IT MIGHT not be hidden exactly, but it's certainly been Kendal's best kept artistic secret for a few months now.

Nestled into the town's cultural quarter, Cross Lane Projects is a gallery space situated in the former Kendal Mint Cake factory, on Cross Lane, off Kirkland, a stone's throw from Abbot Hall. Opened by artists Rebecca Scott and Mark Woods in June, the aim of CLP is to bring new contemporary art and debate to Cumbria. Their exhibition programme opened with Female Trouble with top flight artist Paula Rego and paintings by Rebecca, who has work in private and public collections nationally and internationally and has exhibited far and wide. Rebecca works from photographs, taking images from sources such as calendars, catalogues and magazines, and drawn to aspects of private manifestations and public representations of female desire.

Her creative partner Mark has a background in contemporary jewellery production and in, apparently, boat building. He produces highly elaborate artefacts that blur the boundaries between jewellery, fine art, fetish objects and items from a cabinet of curiosities.

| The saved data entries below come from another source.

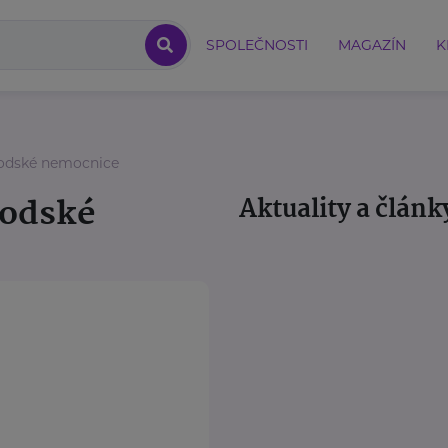
SPOLEČNOSTI
MAGAZÍN
K
vodské nemocnice
vodské
Aktuality a článk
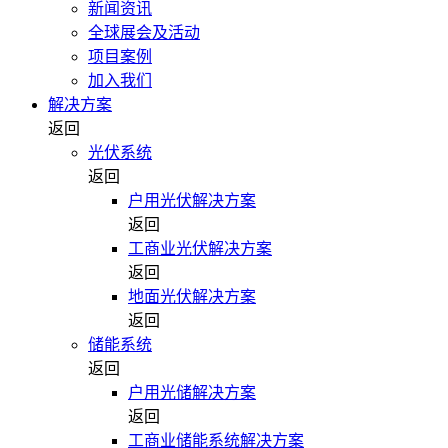
新闻资讯
全球展会及活动
项目案例
加入我们
解决方案
返回
光伏系统
返回
户用光伏解决方案
返回
工商业光伏解决方案
返回
地面光伏解决方案
返回
储能系统
返回
户用光储解决方案
返回
工商业储能系统解决方案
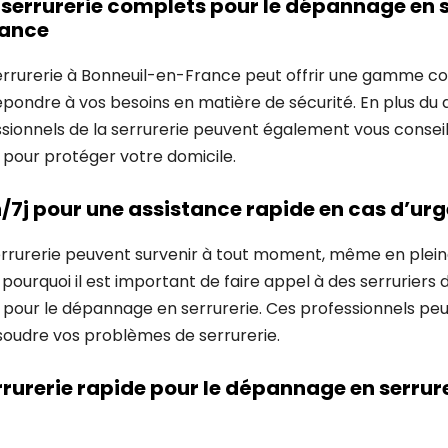
 serrurerie complets pour le dépannage en s
rance
errurerie à Bonneuil-en-France peut offrir une gamme c
répondre à vos besoins en matière de sécurité. En plus d
essionnels de la serrurerie peuvent également vous conseill
 pour protéger votre domicile.
/7j pour une assistance rapide en cas d’ur
rrurerie peuvent survenir à tout moment, même en plein
st pourquoi il est important de faire appel à des serruriers
pour le dépannage en serrurerie. Ces professionnels peu
oudre vos problèmes de serrurerie.
rrurerie rapide pour le dépannage en serrur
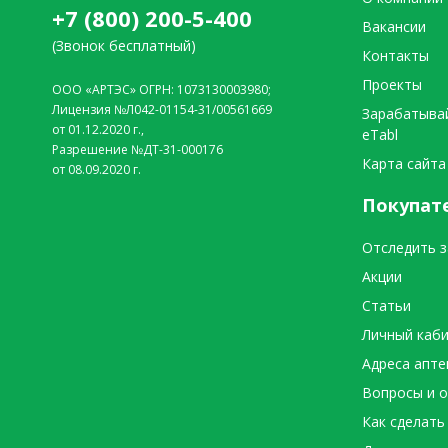
+7 (800) 200-5-400
Вакансии
(Звонок бесплатный)
Контакты
Проекты
ООО «АРТЭС» ОГРН: 1073130003980;
Лицензия №Л042-01154-31/00561669
Зарабатыва
от 01.12.2020 г.,
eTabl
Разрешение №ДТ-31-000176
Карта сайта
от 08.09.2020 г.
Покупат
Отследить з
Акции
Статьи
Личный каб
Адреса апте
Вопросы и 
Как сделать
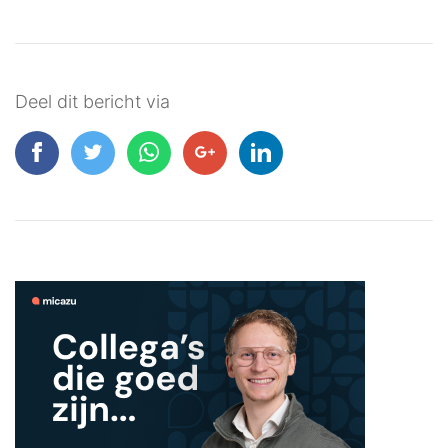
Deel dit bericht via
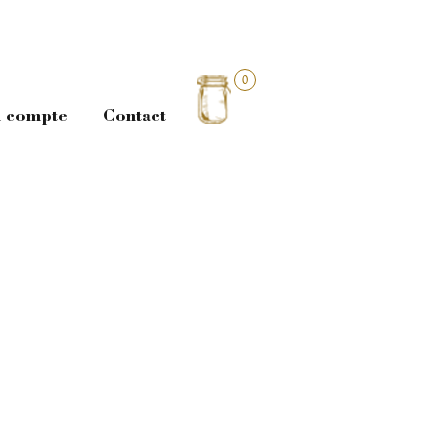
0
 compte
Contact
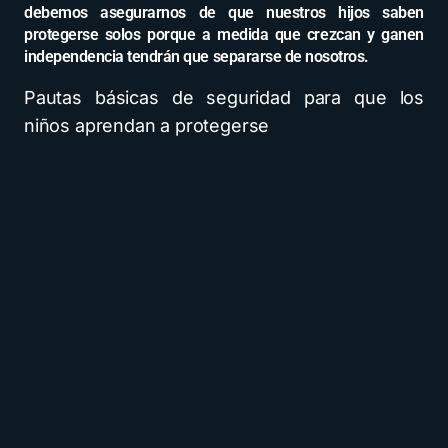
debemos asegurarnos de que nuestros hijos saben
protegerse solos porque a medida que crezcan y ganen
independencia tendrán que separarse de nosotros.
Pautas básicas de seguridad para que los
niños aprendan a protegerse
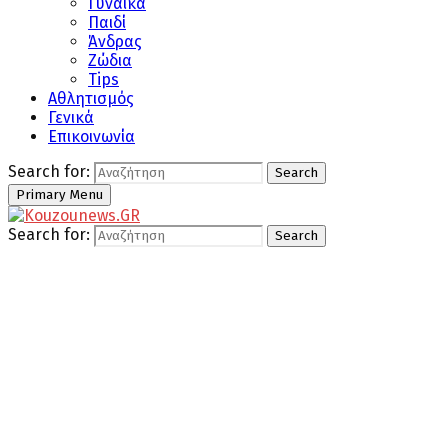
Γυναίκα
Παιδί
Άνδρας
Ζώδια
Tips
Αθλητισμός
Γενικά
Επικοινωνία
Search for:
Search
Primary Menu
Search for:
Search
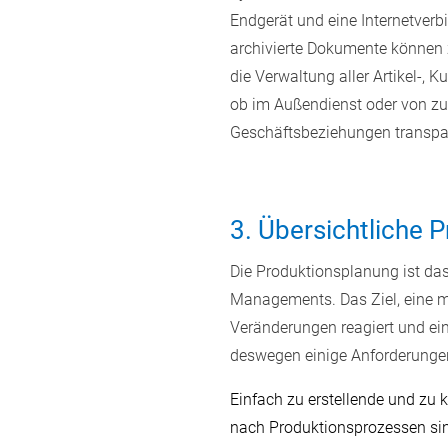
Endgerät und eine Internetverb
archivierte Dokumente können z
die Verwaltung aller Artikel-, 
ob im Außendienst oder von zuh
Geschäftsbeziehungen transpar
3. Übersichtliche 
Die Produktionsplanung ist da
Managements. Das Ziel, eine mö
Veränderungen reagiert und ein
deswegen einige Anforderungen 
Einfach zu erstellende und zu 
nach Produktionsprozessen sind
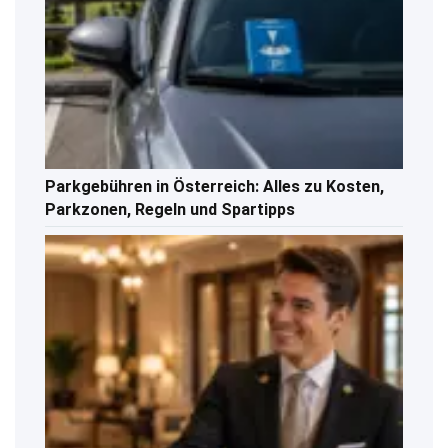
Parkgebühren in Österreich: Alles zu Kosten,
Parkzonen, Regeln und Spartipps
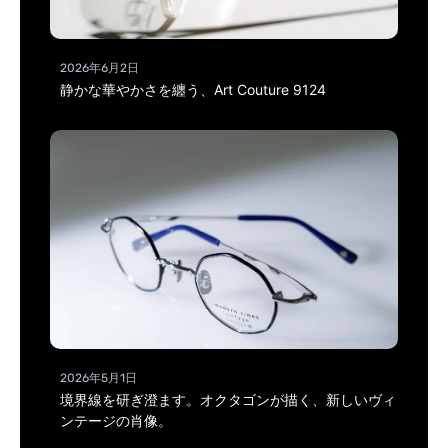
2026年6月2日
静かな華やかさを纏う、Art Couture 9124
2026年5月1日
境界線を研ぎ澄ます。オクタゴンが描く、新しいヴィ
ンテージの肖像。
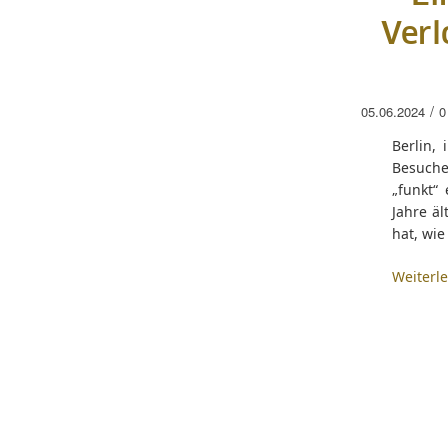
Verl
/
05.06.2024
0
Berlin,
Besuche
„funkt“
Jahre ä
hat, wie
Weiterl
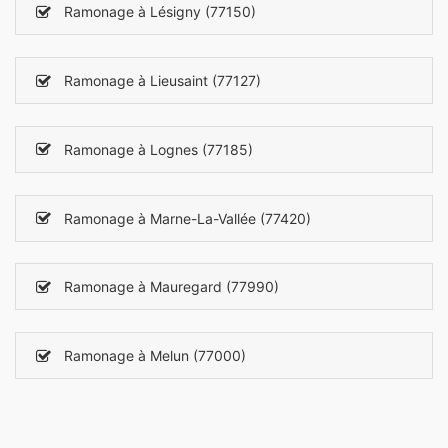
Ramonage à Lésigny (77150)
Ramonage à Lieusaint (77127)
Ramonage à Lognes (77185)
Ramonage à Marne-La-Vallée (77420)
Ramonage à Mauregard (77990)
Ramonage à Melun (77000)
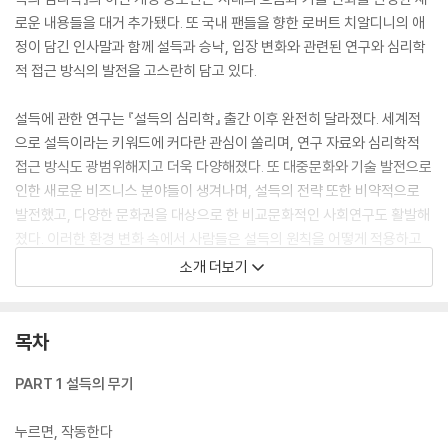
로운 내용들을 대거 추가됐다. 또 국내 팬들을 향한 로버트 치알디니의 애
정이 담긴 인사말과 함께 설득과 승낙, 입장 변화와 관련된 연구와 심리학
적 접근 방식의 발전을 고스란히 담고 있다.
설득에 관한 연구는 『설득의 심리학』 출간 이후 완전히 달라졌다. 세계적
으로 설득이라는 키워드에 커다란 관심이 쏠리며, 연구 자료와 심리학적
접근 방식도 광범위해지고 더욱 다양해졌다. 또 대중문화와 기술 발전으로
인한 새로운 비즈니스 분야들이 생겨나며, 설득의 전략 또한 비약적으로
발전했고, 다양한 문화권을 대상으로 한 비교문화적인 사회연구도 활발해
졌다. 이러한 환경 변화 속에서 사람들은 설득의 원칙을 어떻게 적용하고
있을까? 부당하고 불공평한 상황에서 사람들은 어떻게 대응하고 있을까?
소개 더보기
설득의 무기를 더 효과적으로 활용하는 방법은 없을까? 이러한 질문에 대
한 해답은 곧 자신이 원하는 것을 얻게 해줄 뿐만 아니라 궁극적으로 상대
방의 마음을 사로잡는 힌트의 실마리를 잡게 될 것이다.
목차
이 책은 7가지 설득의 원칙을 중심으로 구성되어 있다. 이들 원칙이 사회
PART 1 설득의 무기
에서 담당하는 기능과 설득의 달인들이 상대방에게 구매나 기부, 허락, 투
표, 동의 등을 요청할 때 그 원칙들을 능숙하게 적용해 엄청난 힘을 활용하
누르면, 작동한다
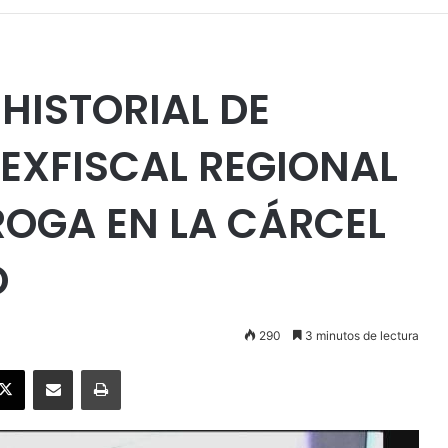
HISTORIAL DE
 EXFISCAL REGIONAL
ROGA EN LA CÁRCEL
O
290
3 minutos de lectura
ebook
X
Enviar vía email
Imprimir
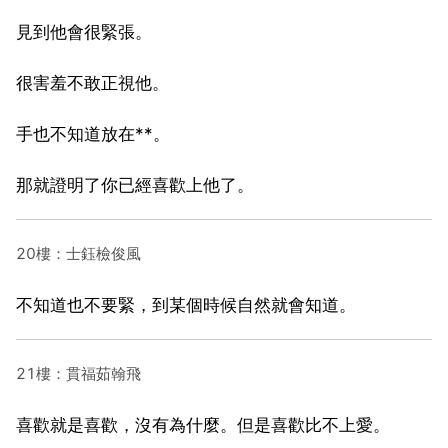
見到他會很緊張。
很害羞不敢正視他。
手也不知道放在**。
那就證明了你已經喜歡上他了。
20樓：士鈺檢俊風
不知道也不要緊，到某個時候自然就會知道。
21樓：貫福茹翰飛
喜歡就是喜歡，沒有為什麼。但是喜歡比不上愛。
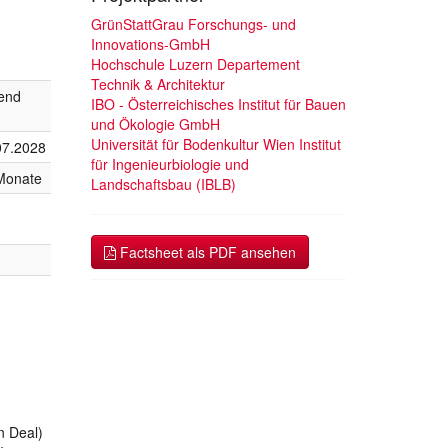
GrünStattGrau Forschungs- und
Innovations-GmbH
Hochschule Luzern Departement
Technik & Architektur
fend
IBO - Österreichisches Institut für Bauen
und Ökologie GmbH
Universität für Bodenkultur Wien Institut
07.2028
für Ingenieurbiologie und
Monate
Landschaftsbau (IBLB)
Factsheet als PDF ansehen
n Deal)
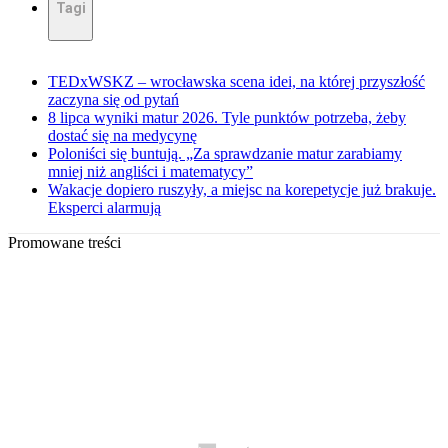
Tagi
TEDxWSKZ – wrocławska scena idei, na której przyszłość
zaczyna się od pytań
8 lipca wyniki matur 2026. Tyle punktów potrzeba, żeby
dostać się na medycynę
Poloniści się buntują. „Za sprawdzanie matur zarabiamy
mniej niż angliści i matematycy”
Wakacje dopiero ruszyły, a miejsc na korepetycje już brakuje.
Eksperci alarmują
Promowane treści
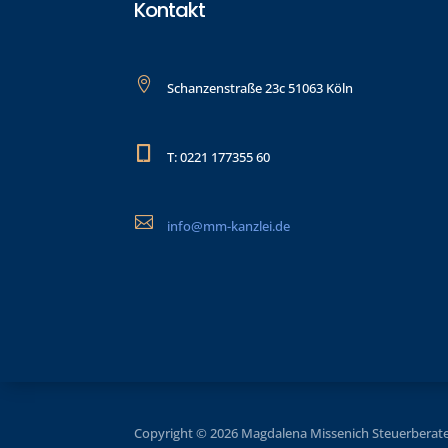
Kontakt

Schanzenstraße 23c 51063 Köln

T: 0221 177355 60

info@mm-kanzlei.de
Copyright © 2026 Magdalena Missenich Steuerberate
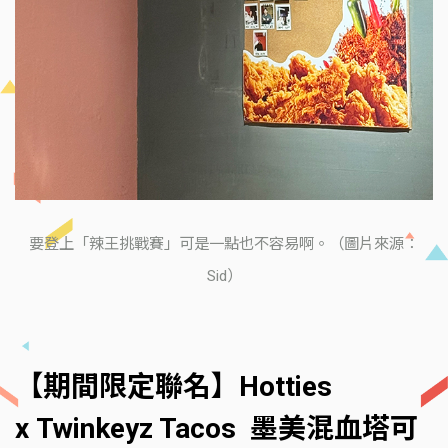
要登上「辣王挑戰賽」可是一點也不容易啊。（圖片來源：
Sid）
【期間限定聯名】Hotties
x Twinkeyz Tacos 墨美混血塔可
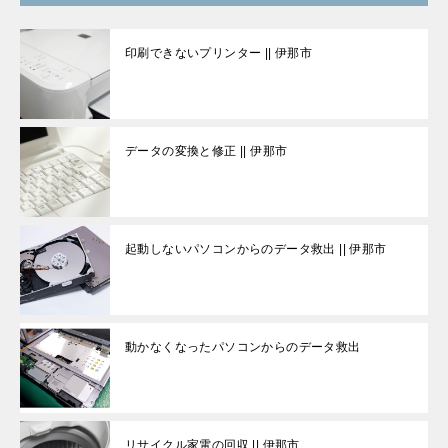
印刷できないプリンター || 伊那市
データの変換と修正 || 伊那市
起動しないパソコンからのデータ救出 || 伊那市
動かなくなったパソコンからのデータ救出
リサイクル家電の回収 || 伊那市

On show at the moment is Francis Richardson's Not Even Nothing Can Be Free Of Ghosts. Francis was the recipient of the Mark Tanner Sculpture Award 2017/18. Coordinated by London's Standpoint Gallery, the sculpture award is one of the most significant awards for emerging artists working in the genre in the UK.

The gallery is well worth a visit and open Thursday to Sunday, noon-6pm.